Our own rebuilding programme created a demand for this alternative building to the current materialistic style based on cleverness and the personality cult. The new house opened an opportunity for those who had a hunger for local character in building but had never .seen it nor had the ability to express it. Environmental building is not as economical as it once was and the effort of getting those first earth buildings under way again after so long an interval was still exacting and time consuming. One had to accept the grind of the medium in order to achieve the end. However, experience did relieve the trauma that once used to occur when nervous clients saw vast areas of their land covered with cracked and drying mud bricks for which they were being asked to pay good money. The early hit and miss mud brick making process required faith and tenacity that was alien to the emerging society immersed in the struggle for security in those earlier years. Now the security had come and the struggle had finished but they were still unsatisfied. In accepting the ease of prosperity as our right we forgot the value of the struggle. The children of the fifties were observing and disapproving of their parents' self-centred values and this reacted on the parents. But it was much more than that.

The mud, solid timber ad zed posts, light and shadow contrasts and powerful proportions all identified themselves with the landscape around them. They said something to us as individuals and also as members of a national community.

Our own house had a series of two feet by two feet mud brick piers occurring at modular intervals around the entire outside wall line of the building that were a dominating form. It was Greek pier and beam design with a three-tiered horizontal roofline consisting of pergola and verandah level spreading out all round, tying the building back into the bush. Next, the general roof level which was again surmounted by the roof covering the inner courtyard. The lighting created by this change of level provided the traditional spirit of the landscape.

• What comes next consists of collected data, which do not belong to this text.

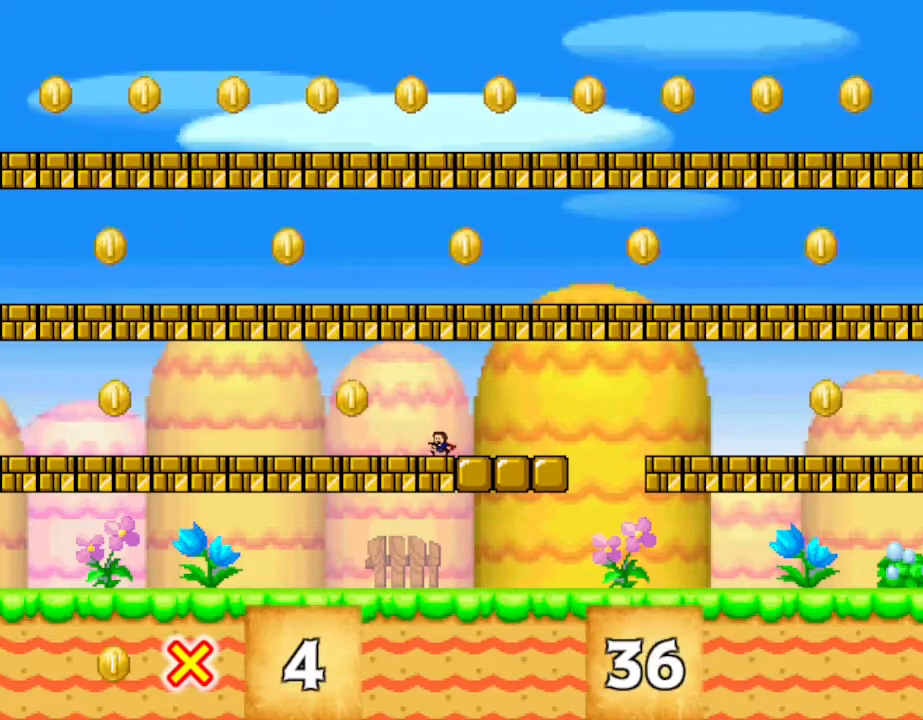
{"keys": ["left"], "events": []}
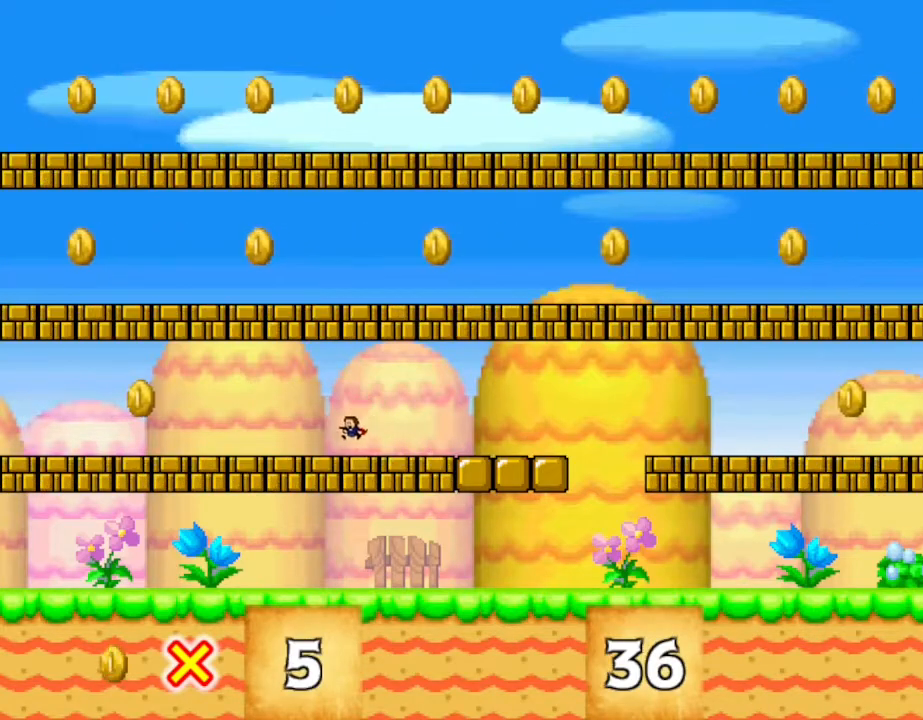
{"keys": ["right"], "events": [[133, "left", "up"], [167, "right", "down"], [333, "right", "up"], [450, "right", "down"]]}
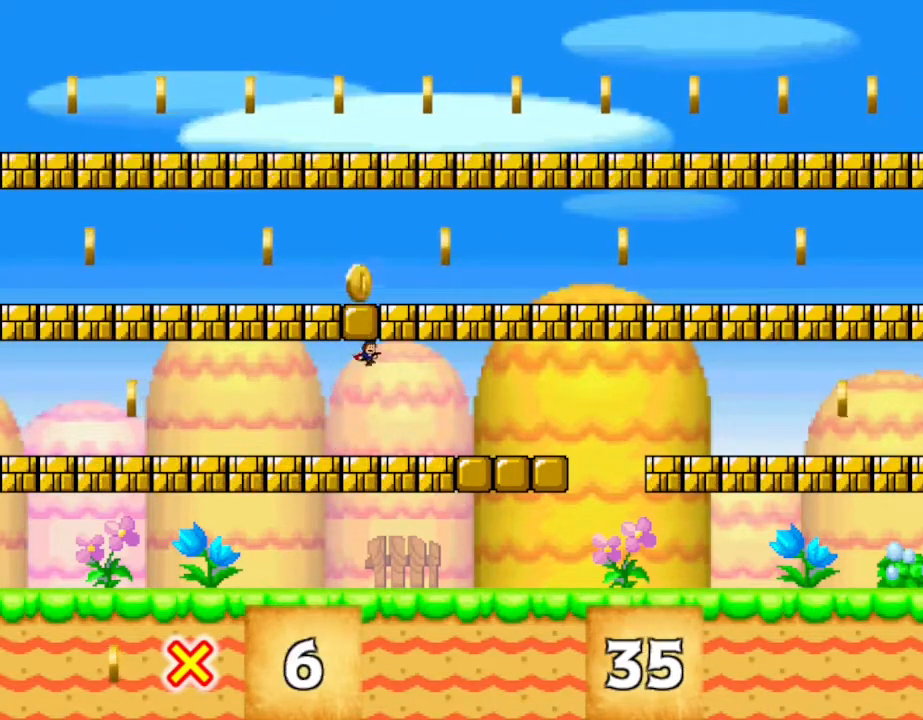
{"keys": [], "events": [[217, "right", "up"]]}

To my mind, the Greek expression of the relative form of the piers and beams seemed exactly right for a landscape that has a horizontal plane and a vertical rhythm, just as it is interesting to note how much drawn Australian travellers are to Greece. I feel it is not only the fashion or the cheap living, but the fulfilling and longing to find a counterpart to the half-understood principles of their own landscape.

The large piers of mud that divided the window walls that again had timber verticals about two foot six inches spacing along the whole of their structure, expressed in an unobtrusive way something of the large, well established treescape around the building. The verticals in the window walls said something about the recent sapling growth. It was structure identification with the land to give the sense of indivisibility.

This element of Greek mythology was apparent in the late 19th century impressionist painting of Australia, particularly in Tom Roberts. The shearing sheds he painted were constructed from the trunks of large trees. There were heroic shapes about the shearers and the sheep recollective o[ sculptings across the entablature of the Parthenon. The painters in their day were expressing Australia Felix. They painted thus during the rise of nationalism which preceded Federation. No sooner did it become a reality than they set off for Europe to lose much of the special inspiration and oneness the ancient land had provided them with. It has taken us a long while to decide to be our own men again and to withdraw from the dependence upon European culture. This is especially so when we remember how we came to inhabit the land and the defiance of many of the early settlers.